Authentication issues on DUO39
Incident Report for Duo Security
From 18:52 to 19:07 UTC on March 17, 2017, the DUO39 deployment experienced increased authentication latency that caused authentication failure for some customer applications protected by the Duo service.
As part of best practices, Duo frequently deploys application code and operating system (OS) level enhancements to ensure our customers are able to take advantage of the newest features and are protected against the latest vulnerabilities. Duo’s engineering team has implemented processes allowing these types of changes to be made in a gradual and automated fashion without any corresponding impact to end users or service availability. These processes are exercised regularly as part of Duo’s standard release process.
In this case, a deficiency in the automation responsible for rolling out a specific set of OS level software patches caused some authentication requests to be queued for multiple minutes.
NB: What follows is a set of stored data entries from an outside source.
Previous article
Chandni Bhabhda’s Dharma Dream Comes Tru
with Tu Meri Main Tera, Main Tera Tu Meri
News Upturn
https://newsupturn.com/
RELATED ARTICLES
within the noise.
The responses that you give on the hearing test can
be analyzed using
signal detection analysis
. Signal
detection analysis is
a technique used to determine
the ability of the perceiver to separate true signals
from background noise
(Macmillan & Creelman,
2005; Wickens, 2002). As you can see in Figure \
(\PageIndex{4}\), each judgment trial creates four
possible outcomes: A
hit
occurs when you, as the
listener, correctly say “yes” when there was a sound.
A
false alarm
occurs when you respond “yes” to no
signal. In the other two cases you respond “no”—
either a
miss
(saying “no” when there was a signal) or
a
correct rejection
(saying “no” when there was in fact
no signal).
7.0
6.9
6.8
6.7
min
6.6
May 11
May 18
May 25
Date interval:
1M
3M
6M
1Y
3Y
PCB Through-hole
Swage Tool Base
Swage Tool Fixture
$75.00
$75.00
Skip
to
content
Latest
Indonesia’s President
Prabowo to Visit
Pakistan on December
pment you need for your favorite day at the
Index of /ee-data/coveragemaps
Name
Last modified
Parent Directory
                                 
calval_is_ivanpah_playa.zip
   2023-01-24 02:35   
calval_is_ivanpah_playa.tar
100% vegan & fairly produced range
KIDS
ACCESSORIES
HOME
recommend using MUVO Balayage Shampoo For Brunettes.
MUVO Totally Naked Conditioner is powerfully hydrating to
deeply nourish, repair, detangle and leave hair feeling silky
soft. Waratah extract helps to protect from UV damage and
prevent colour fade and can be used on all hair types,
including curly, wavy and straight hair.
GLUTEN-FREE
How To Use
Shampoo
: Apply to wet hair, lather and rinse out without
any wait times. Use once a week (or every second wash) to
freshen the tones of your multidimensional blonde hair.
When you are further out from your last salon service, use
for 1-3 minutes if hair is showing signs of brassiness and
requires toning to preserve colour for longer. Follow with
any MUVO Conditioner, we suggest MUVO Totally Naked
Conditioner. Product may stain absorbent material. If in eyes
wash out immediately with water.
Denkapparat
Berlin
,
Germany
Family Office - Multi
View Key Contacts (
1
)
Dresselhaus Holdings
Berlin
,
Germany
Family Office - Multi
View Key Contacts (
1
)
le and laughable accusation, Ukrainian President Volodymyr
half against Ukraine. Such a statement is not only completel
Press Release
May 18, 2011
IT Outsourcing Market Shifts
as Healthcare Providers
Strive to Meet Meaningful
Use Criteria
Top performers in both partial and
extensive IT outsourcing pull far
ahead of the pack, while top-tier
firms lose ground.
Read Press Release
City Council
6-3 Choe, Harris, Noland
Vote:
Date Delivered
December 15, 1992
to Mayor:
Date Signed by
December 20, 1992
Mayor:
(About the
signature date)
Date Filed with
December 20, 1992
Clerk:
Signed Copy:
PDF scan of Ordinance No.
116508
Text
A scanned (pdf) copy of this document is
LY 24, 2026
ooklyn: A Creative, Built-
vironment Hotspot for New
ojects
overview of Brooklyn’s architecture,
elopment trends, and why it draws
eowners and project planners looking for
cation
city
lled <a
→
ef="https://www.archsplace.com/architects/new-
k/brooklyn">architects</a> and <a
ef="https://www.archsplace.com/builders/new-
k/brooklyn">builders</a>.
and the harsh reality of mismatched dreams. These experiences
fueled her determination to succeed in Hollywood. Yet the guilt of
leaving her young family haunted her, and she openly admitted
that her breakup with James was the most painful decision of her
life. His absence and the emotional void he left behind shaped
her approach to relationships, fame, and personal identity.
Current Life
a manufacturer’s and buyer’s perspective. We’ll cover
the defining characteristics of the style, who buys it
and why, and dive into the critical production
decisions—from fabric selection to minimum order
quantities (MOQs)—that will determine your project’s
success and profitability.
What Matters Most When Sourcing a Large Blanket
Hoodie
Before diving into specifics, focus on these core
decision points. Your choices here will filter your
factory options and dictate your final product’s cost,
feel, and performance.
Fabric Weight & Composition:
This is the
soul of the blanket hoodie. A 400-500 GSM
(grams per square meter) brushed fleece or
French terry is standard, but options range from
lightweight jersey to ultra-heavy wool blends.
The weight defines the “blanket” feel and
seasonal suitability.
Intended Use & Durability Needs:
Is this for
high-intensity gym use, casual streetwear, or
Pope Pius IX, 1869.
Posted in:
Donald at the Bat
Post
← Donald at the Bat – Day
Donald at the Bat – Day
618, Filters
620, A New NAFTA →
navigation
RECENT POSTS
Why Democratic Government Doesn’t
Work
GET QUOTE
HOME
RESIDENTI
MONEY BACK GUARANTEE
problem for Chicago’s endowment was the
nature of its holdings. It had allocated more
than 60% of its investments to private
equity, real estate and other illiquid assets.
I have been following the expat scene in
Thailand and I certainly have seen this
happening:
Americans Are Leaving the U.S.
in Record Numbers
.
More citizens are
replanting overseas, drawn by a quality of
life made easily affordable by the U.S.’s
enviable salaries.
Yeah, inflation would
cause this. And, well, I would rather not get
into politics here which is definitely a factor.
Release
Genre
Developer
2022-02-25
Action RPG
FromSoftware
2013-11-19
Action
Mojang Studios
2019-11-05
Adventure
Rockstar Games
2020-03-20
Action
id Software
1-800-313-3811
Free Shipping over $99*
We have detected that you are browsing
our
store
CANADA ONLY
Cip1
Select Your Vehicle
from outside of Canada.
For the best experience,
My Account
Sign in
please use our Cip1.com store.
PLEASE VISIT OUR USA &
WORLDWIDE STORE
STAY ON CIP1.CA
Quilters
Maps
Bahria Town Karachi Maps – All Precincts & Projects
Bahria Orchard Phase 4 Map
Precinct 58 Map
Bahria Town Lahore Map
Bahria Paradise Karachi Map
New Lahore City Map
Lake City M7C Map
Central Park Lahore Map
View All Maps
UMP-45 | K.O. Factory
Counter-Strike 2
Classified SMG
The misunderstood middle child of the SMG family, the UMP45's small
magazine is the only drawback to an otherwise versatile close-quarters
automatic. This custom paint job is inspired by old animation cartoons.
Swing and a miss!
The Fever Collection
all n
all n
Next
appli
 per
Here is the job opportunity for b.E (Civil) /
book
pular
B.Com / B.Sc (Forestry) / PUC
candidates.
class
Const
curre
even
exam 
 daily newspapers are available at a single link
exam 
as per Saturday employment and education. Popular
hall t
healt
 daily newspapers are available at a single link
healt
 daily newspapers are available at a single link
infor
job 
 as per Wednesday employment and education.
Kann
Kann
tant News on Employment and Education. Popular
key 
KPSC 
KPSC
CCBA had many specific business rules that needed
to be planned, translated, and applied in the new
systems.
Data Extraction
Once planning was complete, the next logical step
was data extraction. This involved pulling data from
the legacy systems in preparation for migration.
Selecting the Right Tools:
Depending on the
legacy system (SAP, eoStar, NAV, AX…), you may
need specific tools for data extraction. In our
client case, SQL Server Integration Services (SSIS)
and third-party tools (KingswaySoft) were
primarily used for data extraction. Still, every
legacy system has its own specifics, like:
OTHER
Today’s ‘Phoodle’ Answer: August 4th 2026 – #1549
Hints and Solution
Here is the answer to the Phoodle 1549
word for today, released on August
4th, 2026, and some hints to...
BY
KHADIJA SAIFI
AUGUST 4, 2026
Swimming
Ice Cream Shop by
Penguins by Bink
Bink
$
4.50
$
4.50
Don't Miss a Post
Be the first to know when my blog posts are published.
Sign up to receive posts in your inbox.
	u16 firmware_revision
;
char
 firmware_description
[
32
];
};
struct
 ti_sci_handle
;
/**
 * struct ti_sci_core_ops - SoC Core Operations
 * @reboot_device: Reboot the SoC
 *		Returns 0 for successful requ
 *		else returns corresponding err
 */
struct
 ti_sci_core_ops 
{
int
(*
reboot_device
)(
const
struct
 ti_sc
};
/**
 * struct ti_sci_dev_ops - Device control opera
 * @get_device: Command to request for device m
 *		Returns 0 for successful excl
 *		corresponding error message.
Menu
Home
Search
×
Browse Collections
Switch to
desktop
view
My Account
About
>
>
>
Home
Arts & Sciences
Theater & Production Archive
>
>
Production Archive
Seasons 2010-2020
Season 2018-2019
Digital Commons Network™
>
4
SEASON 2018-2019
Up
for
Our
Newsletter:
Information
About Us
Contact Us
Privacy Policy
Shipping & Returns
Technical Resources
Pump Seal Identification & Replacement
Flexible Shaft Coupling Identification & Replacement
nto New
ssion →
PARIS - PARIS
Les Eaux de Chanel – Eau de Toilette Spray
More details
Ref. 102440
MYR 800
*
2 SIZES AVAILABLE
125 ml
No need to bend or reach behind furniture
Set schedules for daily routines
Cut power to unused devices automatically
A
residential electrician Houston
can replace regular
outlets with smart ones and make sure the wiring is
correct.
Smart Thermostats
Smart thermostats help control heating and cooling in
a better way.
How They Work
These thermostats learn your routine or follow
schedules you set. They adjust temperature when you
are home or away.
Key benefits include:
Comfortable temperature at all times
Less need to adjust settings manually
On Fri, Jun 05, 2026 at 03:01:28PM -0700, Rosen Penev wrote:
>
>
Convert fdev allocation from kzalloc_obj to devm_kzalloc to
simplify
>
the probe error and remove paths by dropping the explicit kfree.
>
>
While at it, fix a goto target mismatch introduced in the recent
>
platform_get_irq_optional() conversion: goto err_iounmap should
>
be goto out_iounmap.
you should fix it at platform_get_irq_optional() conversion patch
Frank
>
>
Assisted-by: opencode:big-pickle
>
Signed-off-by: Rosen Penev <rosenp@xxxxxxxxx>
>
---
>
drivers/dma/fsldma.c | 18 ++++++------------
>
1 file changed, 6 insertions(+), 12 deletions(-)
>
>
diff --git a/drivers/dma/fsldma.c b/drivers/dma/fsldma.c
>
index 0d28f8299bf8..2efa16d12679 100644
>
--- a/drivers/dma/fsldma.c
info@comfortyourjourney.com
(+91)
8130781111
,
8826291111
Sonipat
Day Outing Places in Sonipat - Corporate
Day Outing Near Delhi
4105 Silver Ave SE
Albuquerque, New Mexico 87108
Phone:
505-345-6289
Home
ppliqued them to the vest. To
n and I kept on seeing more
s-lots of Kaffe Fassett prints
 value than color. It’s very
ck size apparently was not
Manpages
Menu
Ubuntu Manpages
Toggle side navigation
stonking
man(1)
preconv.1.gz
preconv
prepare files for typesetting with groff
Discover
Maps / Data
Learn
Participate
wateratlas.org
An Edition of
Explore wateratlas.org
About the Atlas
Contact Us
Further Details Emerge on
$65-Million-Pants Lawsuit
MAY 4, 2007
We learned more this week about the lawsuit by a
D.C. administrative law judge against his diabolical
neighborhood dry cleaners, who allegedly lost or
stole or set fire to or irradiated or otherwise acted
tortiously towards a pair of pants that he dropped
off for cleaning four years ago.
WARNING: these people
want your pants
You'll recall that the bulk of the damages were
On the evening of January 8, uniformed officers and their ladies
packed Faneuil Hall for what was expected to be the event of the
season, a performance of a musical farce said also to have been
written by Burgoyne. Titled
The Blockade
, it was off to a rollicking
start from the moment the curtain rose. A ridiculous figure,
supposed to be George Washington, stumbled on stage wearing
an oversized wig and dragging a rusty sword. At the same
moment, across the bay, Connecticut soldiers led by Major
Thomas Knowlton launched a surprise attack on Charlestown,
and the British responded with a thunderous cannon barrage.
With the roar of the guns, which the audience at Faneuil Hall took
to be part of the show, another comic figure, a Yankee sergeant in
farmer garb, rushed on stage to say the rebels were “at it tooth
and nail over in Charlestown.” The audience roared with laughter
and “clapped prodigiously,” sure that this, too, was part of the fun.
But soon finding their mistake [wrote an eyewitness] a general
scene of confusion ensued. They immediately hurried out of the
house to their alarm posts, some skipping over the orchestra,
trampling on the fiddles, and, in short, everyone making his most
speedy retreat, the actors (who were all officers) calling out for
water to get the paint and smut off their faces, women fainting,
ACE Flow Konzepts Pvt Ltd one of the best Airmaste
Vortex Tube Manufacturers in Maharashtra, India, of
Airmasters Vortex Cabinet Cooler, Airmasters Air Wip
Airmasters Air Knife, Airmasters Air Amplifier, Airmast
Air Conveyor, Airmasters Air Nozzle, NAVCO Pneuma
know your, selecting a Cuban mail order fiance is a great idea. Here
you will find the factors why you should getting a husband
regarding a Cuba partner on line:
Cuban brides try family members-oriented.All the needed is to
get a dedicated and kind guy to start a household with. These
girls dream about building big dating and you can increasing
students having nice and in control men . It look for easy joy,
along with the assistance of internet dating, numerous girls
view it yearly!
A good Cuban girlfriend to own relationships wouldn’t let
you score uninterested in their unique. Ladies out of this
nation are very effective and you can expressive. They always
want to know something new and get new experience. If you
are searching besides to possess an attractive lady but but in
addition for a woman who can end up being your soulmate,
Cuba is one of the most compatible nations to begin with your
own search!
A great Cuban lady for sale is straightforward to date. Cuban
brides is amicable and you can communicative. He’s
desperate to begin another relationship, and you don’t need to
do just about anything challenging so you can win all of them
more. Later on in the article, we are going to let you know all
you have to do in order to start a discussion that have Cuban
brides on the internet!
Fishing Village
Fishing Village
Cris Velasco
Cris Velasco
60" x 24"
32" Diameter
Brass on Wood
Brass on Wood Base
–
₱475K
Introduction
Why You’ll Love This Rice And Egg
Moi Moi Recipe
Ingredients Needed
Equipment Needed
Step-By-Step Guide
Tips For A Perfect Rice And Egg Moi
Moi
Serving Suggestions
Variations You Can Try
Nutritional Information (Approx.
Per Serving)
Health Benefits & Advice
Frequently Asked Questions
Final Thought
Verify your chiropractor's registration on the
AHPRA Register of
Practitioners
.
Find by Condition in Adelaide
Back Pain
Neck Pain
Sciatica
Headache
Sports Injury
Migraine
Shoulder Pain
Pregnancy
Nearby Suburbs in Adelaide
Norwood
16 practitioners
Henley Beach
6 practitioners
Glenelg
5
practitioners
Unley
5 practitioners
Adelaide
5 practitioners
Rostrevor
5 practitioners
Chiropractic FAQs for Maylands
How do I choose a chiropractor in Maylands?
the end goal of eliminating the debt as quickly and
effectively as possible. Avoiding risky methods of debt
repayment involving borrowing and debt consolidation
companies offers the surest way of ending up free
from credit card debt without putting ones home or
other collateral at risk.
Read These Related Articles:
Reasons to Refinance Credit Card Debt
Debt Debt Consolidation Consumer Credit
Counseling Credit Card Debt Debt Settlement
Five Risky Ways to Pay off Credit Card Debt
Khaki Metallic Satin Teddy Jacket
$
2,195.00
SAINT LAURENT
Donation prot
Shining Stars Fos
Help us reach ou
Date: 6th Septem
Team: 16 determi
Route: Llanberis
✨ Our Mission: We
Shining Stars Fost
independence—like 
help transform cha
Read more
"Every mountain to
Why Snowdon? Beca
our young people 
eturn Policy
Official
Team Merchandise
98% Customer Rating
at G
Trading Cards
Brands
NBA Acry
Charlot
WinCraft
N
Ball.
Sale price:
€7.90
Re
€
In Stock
This led to slow or in some cases failing authentications for some customers.
Duo’s monitoring systems detected an increase in authentication latency at 18:52 UTC and alerted relevant engineering staff members. The automation in question had already completed the intended operations and queued authentication requests were processed during the subsequent 15 minutes.
Duo’s Engineering team has already corrected the specific bug that caused this issue and will be implementing additional test cases and controls around operational processes such as these to ensure that we are able to make continual improvements to the service without customer facing impact.